Assigned task: Check each line of the material below for "POCO" and copy those where it appears.

Data provided:
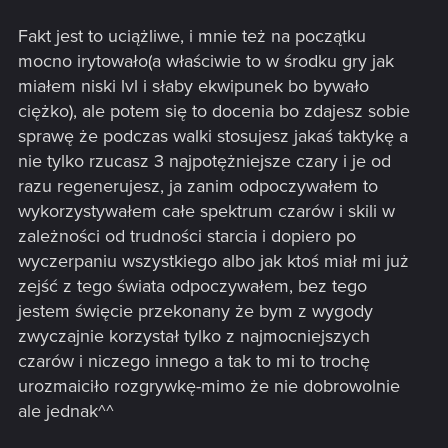
Fakt jest to uciążliwe, i mnie też na początku
mocno irytowało(a właściwie to w środku gry jak
miałem niski lvl i słaby ekwipunek bo bywało
ciężko), ale potem się to docenia bo zdajesz sobie
sprawę że podczas walki stosujesz jakaś taktykę a
nie tylko rzucasz 3 najpotężniejsze czary i je od
razu regenerujesz, ja zanim odpoczywałem to
wykorzystywałem całe spektrum czarów i skili w
zależności od trudności starcia i dopiero po
wyczerpaniu wszystkiego albo jak ktoś miał mi już
zejść z tego świata odpoczywałem, bez tego
jestem święcie przekonany że bym z wygody
zwyczajnie korzystał tylko z najmocniejszych
czarów i niczego innego a tak to mi to trochę
urozmaiciło rozgrywkę-mimo że nie dobrowolnie
ale jednak^^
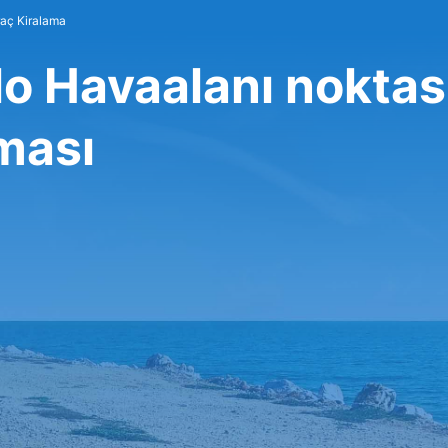
raç Kiralama
o Havaalanı noktas
rması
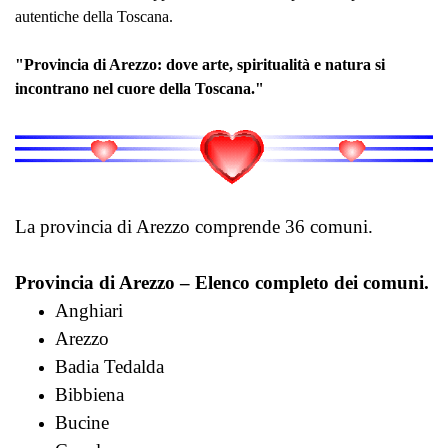
autentiche della Toscana.
"Provincia di Arezzo: dove arte, spiritualità e natura si
incontrano nel cuore della Toscana."
La provincia di Arezzo comprende 36 comuni.
Provincia di Arezzo – Elenco completo dei comuni.
Anghiari
Arezzo
Badia Tedalda
Bibbiena
Bucine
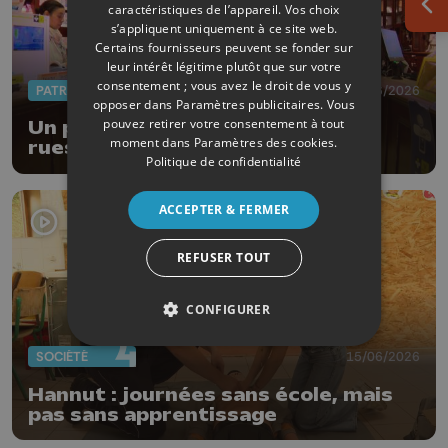
caractéristiques de l’appareil. Vos choix
Ouv
s’appliquent uniquement à ce site web.
Certains fournisseurs peuvent se fonder sur
leur intérêt légitime plutôt que sur votre
consentement ; vous avez le droit de vous y
PATRIMOINE
18/06/2026
opposer dans
Paramètres publicitaires
. Vous
pouvez retirer votre consentement à tout
Un parcours thématique dans les
moment dans
Paramètres des cookies
.
rues de la Ville de Liège
Politique de confidentialité
ACCEPTER & FERMER
REFUSER TOUT
CONFIGURER
SOCIÉTÉ
15/06/2026
Hannut : journées sans école, mais
pas sans apprentissage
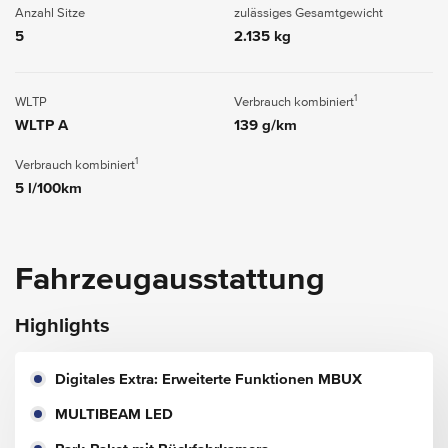
Anzahl Sitze
zulässiges Gesamtgewicht
5
2.135 kg
1
WLTP
Verbrauch kombiniert
WLTP A
139 g/km
1
Verbrauch kombiniert
5 l/100km
Fahrzeugausstattung
Highlights
Digitales Extra: Erweiterte Funktionen MBUX
MULTIBEAM LED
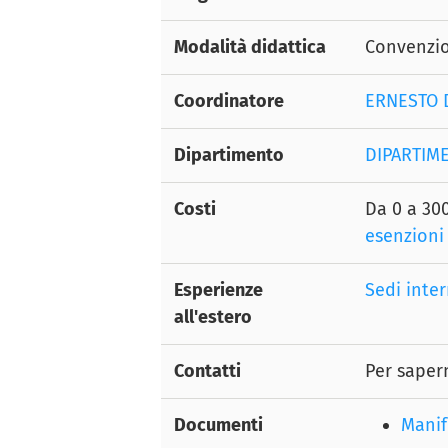
Modalità didattica
Convenzi
Coordinatore
ERNESTO 
Dipartimento
DIPARTIM
Costi
Da 0 a 300
esenzioni
Esperienze
Sedi inter
all'estero
Contatti
Per saper
Documenti
Manif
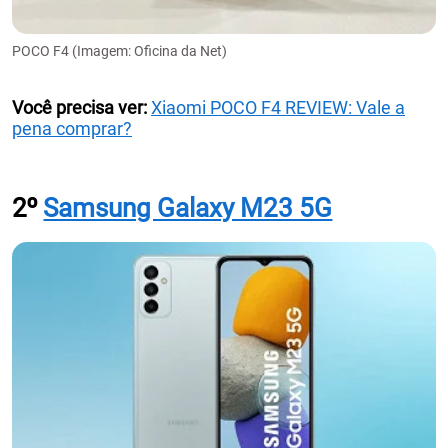
POCO F4 (Imagem: Oficina da Net)
Você precisa ver:
Xiaomi POCO F4 REVIEW: Vale a
pena comprar?
2º
Samsung Galaxy M23 5G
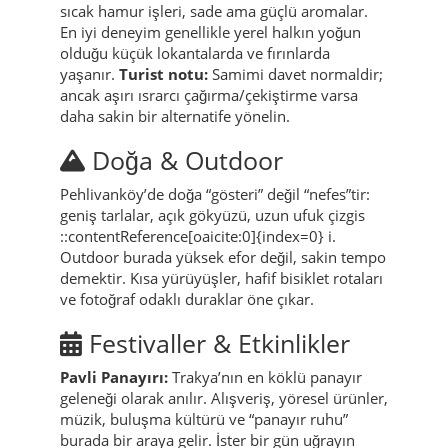
sıcak hamur işleri, sade ama güçlü aromalar.
En iyi deneyim genellikle yerel halkın yoğun
olduğu küçük lokantalarda ve fırınlarda
yaşanır.
Turist notu:
Samimi davet normaldir;
ancak aşırı ısrarcı çağırma/çekiştirme varsa
daha sakin bir alternatife yönelin.
Doğa & Outdoor
Pehlivanköy’de doğa “gösteri” değil “nefes”tir:
geniş tarlalar, açık gökyüzü, uzun ufuk çizgis
::contentReference[oaicite:0]{index=0} i.
Outdoor burada yüksek efor değil, sakin tempo
demektir. Kısa yürüyüşler, hafif bisiklet rotaları
ve fotoğraf odaklı duraklar öne çıkar.
Festivaller & Etkinlikler
Pavli Panayırı:
Trakya’nın en köklü panayır
geleneği olarak anılır. Alışveriş, yöresel ürünler,
müzik, buluşma kültürü ve “panayır ruhu”
burada bir araya gelir. İster bir gün uğrayın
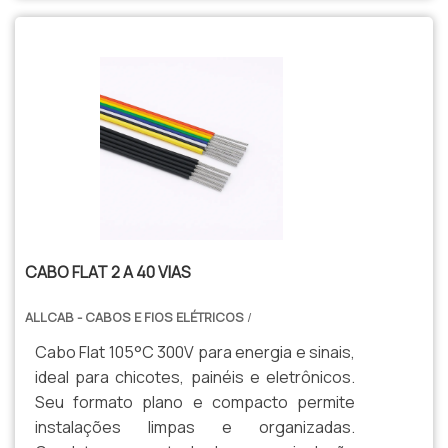
projetos luminotécnicos que exigem
integração visual perfeita.
CABO FLAT 2 A 40 VIAS
ALLCAB - CABOS E FIOS ELÉTRICOS
/
Cabo Flat 105°C 300V para energia e sinais,
ideal para chicotes, painéis e eletrônicos.
Seu formato plano e compacto permite
instalações limpas e organizadas.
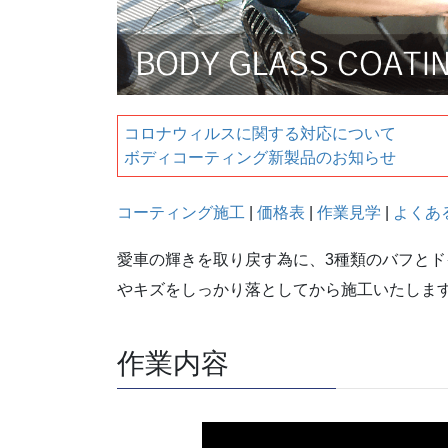
コロナウィルスに関する対応について
ボディコーティング新製品のお知らせ
コーティング施工
|
価格表
|
作業見学
|
よくあ
愛車の輝きを取り戻す為に、3種類のバフと
やキズをしっかり落としてから施工いたしま
作業内容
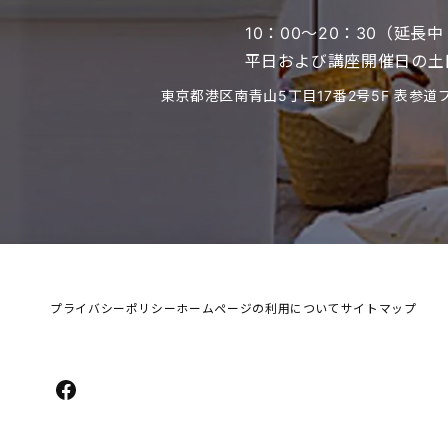
10：00～20：30（延長
平日および講座開催日の土
東京都港区南青山5丁目17番2号5F 表参道
プライバシーポリシー
ホームページの利用について
サイトマップ
Facebook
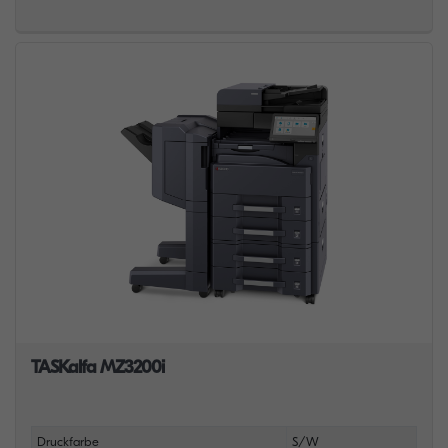
TASKalfa MZ3200i
Druckfarbe
S/W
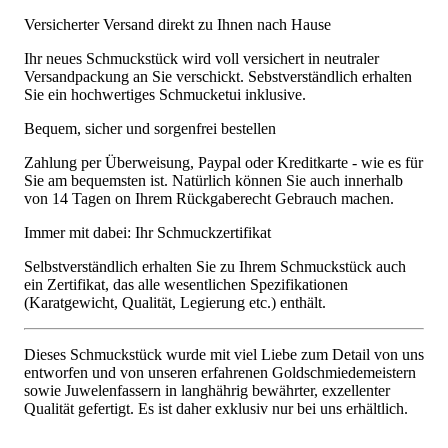
Versicherter Versand direkt zu Ihnen nach Hause
Ihr neues Schmuckstück wird voll versichert in neutraler
Versandpackung an Sie verschickt. Sebstverständlich erhalten
Sie ein hochwertiges Schmucketui inklusive.
Bequem, sicher und sorgenfrei bestellen
Zahlung per Überweisung, Paypal oder Kreditkarte - wie es für
Sie am bequemsten ist. Natürlich können Sie auch innerhalb
von 14 Tagen on Ihrem Rückgaberecht Gebrauch machen.
Immer mit dabei: Ihr Schmuckzertifikat
Selbstverständlich erhalten Sie zu Ihrem Schmuckstück auch
ein Zertifikat, das alle wesentlichen Spezifikationen
(Karatgewicht, Qualität, Legierung etc.) enthält.
Dieses Schmuckstück wurde mit viel Liebe zum Detail von uns
entworfen und von unseren erfahrenen Goldschmiedemeistern
sowie Juwelenfassern in langhährig bewährter, exzellenter
Qualität gefertigt. Es ist daher exklusiv nur bei uns erhältlich.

Written response:
POCO F4 (Imagem: Oficina da Net)
Xiaomi POCO F4 REVIEW: Vale a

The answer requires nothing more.